§ **Exercise inputs**
○ ○ ○ ○
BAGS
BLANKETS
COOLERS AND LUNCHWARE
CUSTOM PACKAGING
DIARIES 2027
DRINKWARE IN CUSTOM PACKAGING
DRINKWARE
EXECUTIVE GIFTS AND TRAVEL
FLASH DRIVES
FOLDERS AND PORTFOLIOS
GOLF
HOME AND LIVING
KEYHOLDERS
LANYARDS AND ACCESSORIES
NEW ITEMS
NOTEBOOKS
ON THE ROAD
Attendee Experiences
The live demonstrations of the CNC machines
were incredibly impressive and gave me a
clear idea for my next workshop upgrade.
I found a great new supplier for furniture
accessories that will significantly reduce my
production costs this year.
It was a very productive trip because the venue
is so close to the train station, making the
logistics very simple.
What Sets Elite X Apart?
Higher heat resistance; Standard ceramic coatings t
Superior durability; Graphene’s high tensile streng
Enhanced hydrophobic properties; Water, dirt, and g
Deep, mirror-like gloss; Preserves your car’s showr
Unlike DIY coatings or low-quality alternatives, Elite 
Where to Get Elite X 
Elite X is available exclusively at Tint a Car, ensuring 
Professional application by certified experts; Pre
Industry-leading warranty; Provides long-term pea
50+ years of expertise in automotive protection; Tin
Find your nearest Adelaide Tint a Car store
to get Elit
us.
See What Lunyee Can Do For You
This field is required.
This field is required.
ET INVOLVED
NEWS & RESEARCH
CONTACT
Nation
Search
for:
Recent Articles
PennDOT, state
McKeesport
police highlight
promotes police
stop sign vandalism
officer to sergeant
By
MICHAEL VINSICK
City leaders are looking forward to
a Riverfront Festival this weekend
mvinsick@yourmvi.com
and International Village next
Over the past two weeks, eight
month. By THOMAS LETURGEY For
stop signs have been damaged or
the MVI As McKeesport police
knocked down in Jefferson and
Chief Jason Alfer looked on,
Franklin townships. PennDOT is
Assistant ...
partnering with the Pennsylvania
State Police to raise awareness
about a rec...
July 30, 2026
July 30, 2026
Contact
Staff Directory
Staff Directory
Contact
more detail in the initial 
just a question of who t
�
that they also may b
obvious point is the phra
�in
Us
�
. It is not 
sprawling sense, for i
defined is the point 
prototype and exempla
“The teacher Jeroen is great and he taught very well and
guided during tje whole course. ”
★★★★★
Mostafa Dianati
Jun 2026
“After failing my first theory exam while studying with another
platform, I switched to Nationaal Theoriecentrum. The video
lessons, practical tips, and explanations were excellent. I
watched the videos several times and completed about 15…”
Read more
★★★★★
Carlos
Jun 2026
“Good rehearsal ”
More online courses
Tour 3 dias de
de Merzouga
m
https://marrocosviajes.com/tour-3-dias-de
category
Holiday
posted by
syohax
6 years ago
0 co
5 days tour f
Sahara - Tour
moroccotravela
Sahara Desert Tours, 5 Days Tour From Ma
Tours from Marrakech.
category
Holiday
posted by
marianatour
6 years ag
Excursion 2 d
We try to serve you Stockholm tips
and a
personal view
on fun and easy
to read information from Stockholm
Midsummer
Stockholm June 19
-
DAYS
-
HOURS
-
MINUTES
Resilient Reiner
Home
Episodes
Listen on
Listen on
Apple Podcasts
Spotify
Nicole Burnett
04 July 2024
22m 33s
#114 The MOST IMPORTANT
○ ○ ○ ○
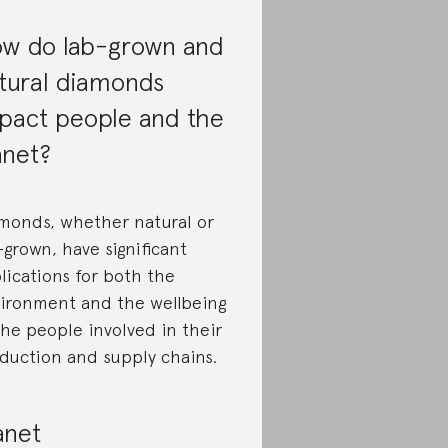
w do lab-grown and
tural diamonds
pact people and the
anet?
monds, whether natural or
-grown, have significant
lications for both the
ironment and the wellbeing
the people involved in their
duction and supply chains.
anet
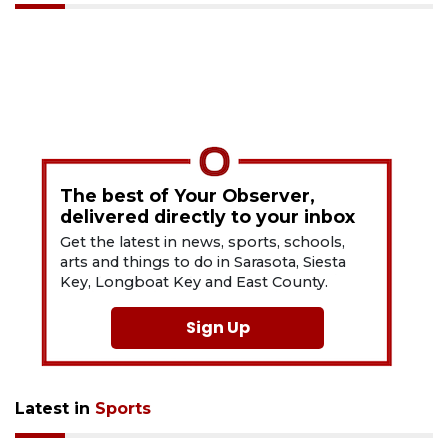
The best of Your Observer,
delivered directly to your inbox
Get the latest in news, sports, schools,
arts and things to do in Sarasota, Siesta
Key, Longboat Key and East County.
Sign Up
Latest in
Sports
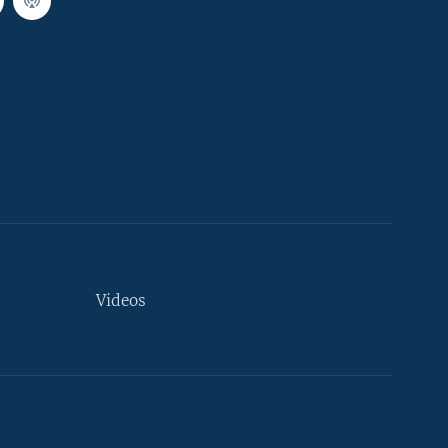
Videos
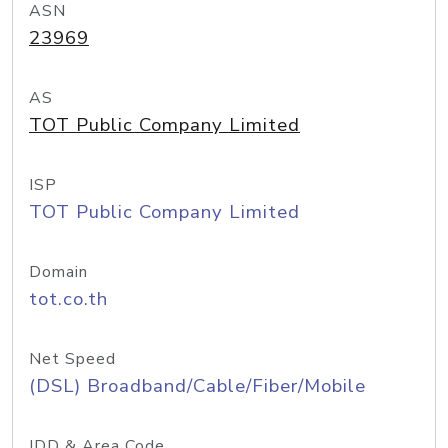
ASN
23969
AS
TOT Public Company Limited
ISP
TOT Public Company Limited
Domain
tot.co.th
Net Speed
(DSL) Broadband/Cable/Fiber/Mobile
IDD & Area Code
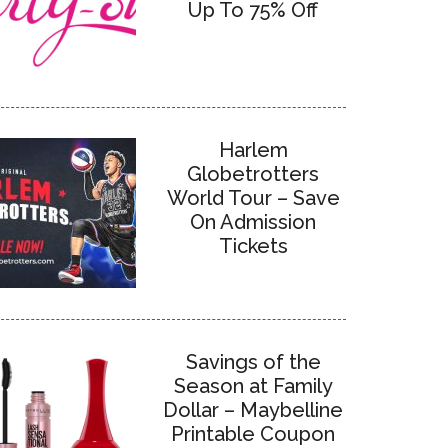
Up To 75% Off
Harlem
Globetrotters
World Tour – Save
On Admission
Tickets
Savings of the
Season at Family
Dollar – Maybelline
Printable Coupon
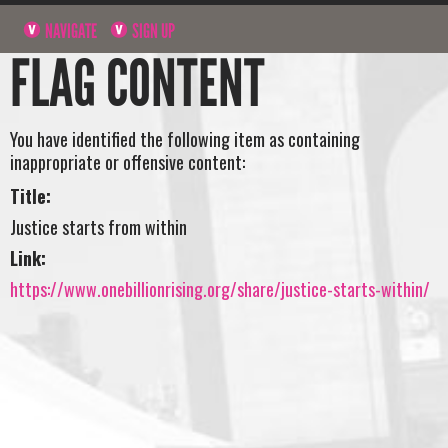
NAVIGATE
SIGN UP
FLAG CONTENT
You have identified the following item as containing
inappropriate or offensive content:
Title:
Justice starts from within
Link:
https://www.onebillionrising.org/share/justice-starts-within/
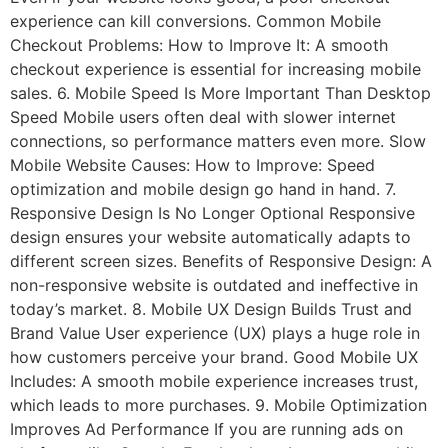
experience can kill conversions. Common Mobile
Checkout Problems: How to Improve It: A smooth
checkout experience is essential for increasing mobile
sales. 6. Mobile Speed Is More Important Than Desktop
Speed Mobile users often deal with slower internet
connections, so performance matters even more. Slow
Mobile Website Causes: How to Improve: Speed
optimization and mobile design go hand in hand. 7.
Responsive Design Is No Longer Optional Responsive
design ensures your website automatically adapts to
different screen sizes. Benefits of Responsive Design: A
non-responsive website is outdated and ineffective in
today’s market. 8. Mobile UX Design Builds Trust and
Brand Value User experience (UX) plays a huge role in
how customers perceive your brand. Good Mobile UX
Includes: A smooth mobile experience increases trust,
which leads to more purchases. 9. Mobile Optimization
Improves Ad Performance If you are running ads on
○ ○ ○ ○
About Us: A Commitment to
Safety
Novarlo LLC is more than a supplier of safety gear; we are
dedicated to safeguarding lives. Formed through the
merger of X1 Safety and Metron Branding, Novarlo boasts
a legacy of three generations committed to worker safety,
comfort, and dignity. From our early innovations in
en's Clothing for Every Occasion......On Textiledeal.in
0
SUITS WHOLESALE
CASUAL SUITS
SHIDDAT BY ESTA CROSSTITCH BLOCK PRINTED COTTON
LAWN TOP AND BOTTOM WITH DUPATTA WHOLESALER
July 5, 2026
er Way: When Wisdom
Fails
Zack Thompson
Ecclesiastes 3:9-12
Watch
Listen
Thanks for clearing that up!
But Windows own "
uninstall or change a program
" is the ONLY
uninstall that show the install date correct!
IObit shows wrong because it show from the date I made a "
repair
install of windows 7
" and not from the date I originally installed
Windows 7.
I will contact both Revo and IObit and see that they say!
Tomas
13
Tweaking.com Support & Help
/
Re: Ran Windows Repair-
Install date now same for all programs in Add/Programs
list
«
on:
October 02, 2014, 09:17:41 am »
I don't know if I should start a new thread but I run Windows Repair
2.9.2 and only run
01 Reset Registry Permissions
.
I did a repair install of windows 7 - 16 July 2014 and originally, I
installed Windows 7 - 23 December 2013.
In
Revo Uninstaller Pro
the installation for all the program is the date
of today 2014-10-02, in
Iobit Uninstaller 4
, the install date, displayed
○ ○ ○ ○
§ **Work order**
Find where the line with "6 years ago" sits in the material above, then copy exactly from it through the line with "#114 The MOST IMPORTANT". Add no other line.

§ **Response box**
6 years ago
0 co
5 days tour f
Sahara - Tour
moroccotravela
Sahara Desert Tours, 5 Days Tour From Ma
Tours from Marrakech.
category
Holiday
posted by
marianatour
6 years ag
Excursion 2 d
We try to serve you Stockholm tips
and a
personal view
on fun and easy
to read information from Stockholm
Midsummer
Stockholm June 19
-
DAYS
-
HOURS
-
MINUTES
Resilient Reiner
Home
Episodes
Listen on
Listen on
Apple Podcasts
Spotify
Nicole Burnett
04 July 2024
22m 33s
#114 The MOST IMPORTANT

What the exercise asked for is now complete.